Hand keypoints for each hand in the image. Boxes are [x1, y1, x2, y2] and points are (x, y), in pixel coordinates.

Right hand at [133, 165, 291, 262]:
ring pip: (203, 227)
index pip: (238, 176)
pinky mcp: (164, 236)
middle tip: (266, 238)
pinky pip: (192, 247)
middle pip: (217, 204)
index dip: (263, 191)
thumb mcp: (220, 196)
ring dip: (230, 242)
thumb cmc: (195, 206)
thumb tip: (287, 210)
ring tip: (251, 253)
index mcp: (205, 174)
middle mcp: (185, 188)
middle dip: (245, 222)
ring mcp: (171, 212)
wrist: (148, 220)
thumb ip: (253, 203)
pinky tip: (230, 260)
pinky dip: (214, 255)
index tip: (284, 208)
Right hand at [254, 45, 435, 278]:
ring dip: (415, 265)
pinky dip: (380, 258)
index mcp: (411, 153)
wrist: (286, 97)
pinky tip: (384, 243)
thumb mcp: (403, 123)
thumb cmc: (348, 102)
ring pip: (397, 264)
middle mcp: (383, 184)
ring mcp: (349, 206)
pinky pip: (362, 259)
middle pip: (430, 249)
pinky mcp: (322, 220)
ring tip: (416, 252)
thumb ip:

What is expected: The reply is to be an exact repeat of the records above.

Result:
Hand keypoints for each hand in the image. Boxes are [x1, y1, x2, y2] and points are (x, y), in pixel coordinates.

Right hand at [133, 165, 291, 262]:
ring pip: (203, 227)
index pip: (238, 176)
pinky mcp: (164, 236)
middle tip: (266, 238)
pinky pip: (192, 247)
middle pip: (217, 204)
index dip: (263, 191)
thumb mcp: (220, 196)
ring dip: (230, 242)
thumb cmc: (195, 206)
thumb tip: (287, 210)
ring tip: (251, 253)
index mcp: (205, 174)
middle mcp: (185, 188)
middle dip: (245, 222)
ring mcp: (171, 212)
wrist: (148, 220)
thumb ip: (253, 203)
pinky tip: (230, 260)
pinky dip: (214, 255)
index tip: (284, 208)
Right hand at [254, 45, 435, 278]:
ring dip: (415, 265)
pinky dip: (380, 258)
index mcp: (411, 153)
wrist: (286, 97)
pinky tip: (384, 243)
thumb mcp: (403, 123)
thumb cmc: (348, 102)
ring pip: (397, 264)
middle mcp: (383, 184)
ring mcp: (349, 206)
pinky pip: (362, 259)
middle pip: (430, 249)
pinky mcp: (322, 220)
ring tip: (416, 252)
thumb ip:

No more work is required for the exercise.